> **Exercise details**
Output, word for word, the lines of this listing that fall between the line with "February 6-12 – Burn Awareness Week" and the line with "1st Tuesday of the month • 7:30-9am", counting both of those lines, and no others.

> **Data**
====================

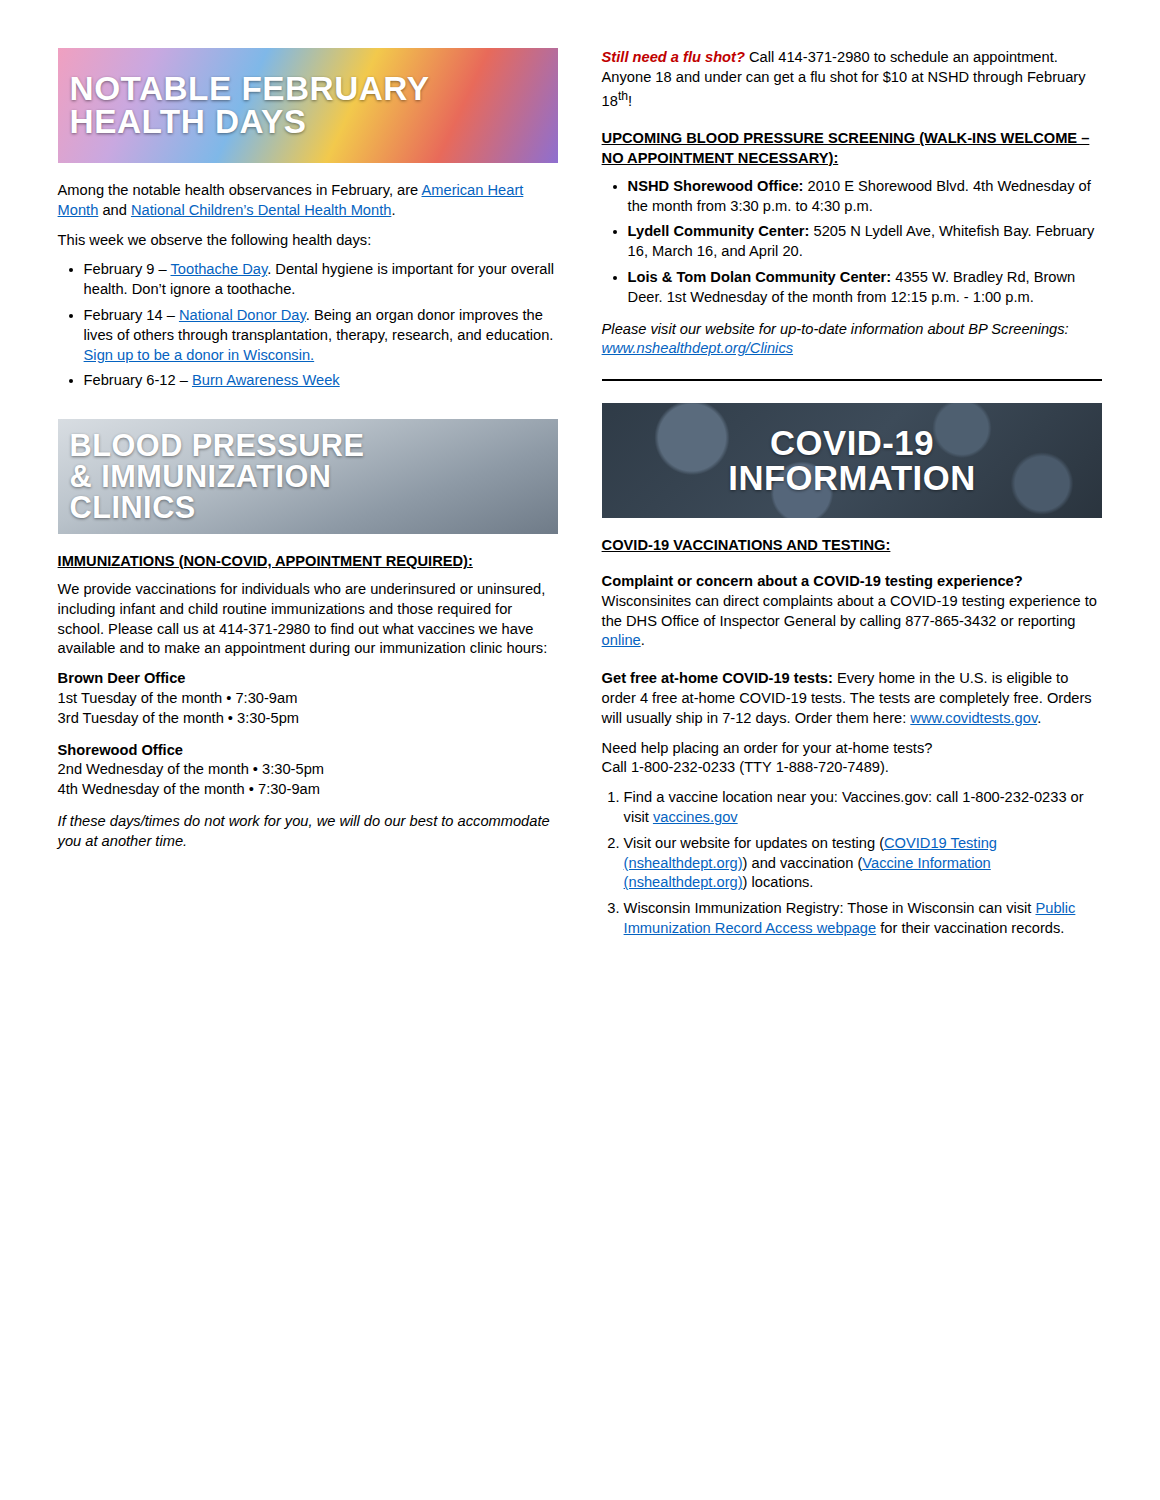Notable February
Health Days
Among the notable health observances in February, are American Heart Month and National Children’s Dental Health Month.
This week we observe the following health days:
February 9 – Toothache Day. Dental hygiene is important for your overall health. Don’t ignore a toothache.
February 14 – National Donor Day. Being an organ donor improves the lives of others through transplantation, therapy, research, and education. Sign up to be a donor in Wisconsin.
February 6-12 – Burn Awareness Week
Blood Pressure
& Immunization
Clinics
Immunizations (Non-Covid, Appointment Required):
We provide vaccinations for individuals who are underinsured or uninsured, including infant and child routine immunizations and those required for school. Please call us at 414-371-2980 to find out what vaccines we have available and to make an appointment during our immunization clinic hours:
Brown Deer Office
1st Tuesday of the month • 7:30-9am
3rd Tuesday of the month • 3:30-5pm
Shorewood Office
2nd Wednesday of the month • 3:30-5pm
4th Wednesday of the month • 7:30-9am
If these days/times do not work for you, we will do our best to accommodate you at another time.
Still need a flu shot? Call 414-371-2980 to schedule an appointment. Anyone 18 and under can get a flu shot for $10 at NSHD through February 18th!
Upcoming Blood Pressure Screening (Walk-Ins Welcome – No Appointment Necessary):
NSHD Shorewood Office: 2010 E Shorewood Blvd. 4th Wednesday of the month from 3:30 p.m. to 4:30 p.m.
Lydell Community Center: 5205 N Lydell Ave, Whitefish Bay. February 16, March 16, and April 20.
Lois & Tom Dolan Community Center: 4355 W. Bradley Rd, Brown Deer. 1st Wednesday of the month from 12:15 p.m. - 1:00 p.m.
Please visit our website for up-to-date information about BP Screenings: www.nshealthdept.org/Clinics
COVID-19
Information
COVID-19 Vaccinations and Testing:
Complaint or concern about a COVID-19 testing experience? Wisconsinites can direct complaints about a COVID-19 testing experience to the DHS Office of Inspector General by calling 877-865-3432 or reporting online.
Get free at-home COVID-19 tests: Every home in the U.S. is eligible to order 4 free at-home COVID-19 tests. The tests are completely free. Orders will usually ship in 7-12 days. Order them here: www.covidtests.gov.
Need help placing an order for your at-home tests?
Call 1-800-232-0233 (TTY 1-888-720-7489).
Find a vaccine location near you: Vaccines.gov: call 1-800-232-0233 or visit vaccines.gov
Visit our website for updates on testing (COVID19 Testing (nshealthdept.org)) and vaccination (Vaccine Information (nshealthdept.org)) locations.
Wisconsin Immunization Registry: Those in Wisconsin can visit Public Immunization Record Access webpage for their vaccination records.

====================

> **Result of this exercise**
February 6-12 – Burn Awareness Week
Blood Pressure
& Immunization
Clinics
Immunizations (Non-Covid, Appointment Required):
We provide vaccinations for individuals who are underinsured or uninsured, including infant and child routine immunizations and those required for school. Please call us at 414-371-2980 to find out what vaccines we have available and to make an appointment during our immunization clinic hours:
Brown Deer Office
1st Tuesday of the month • 7:30-9am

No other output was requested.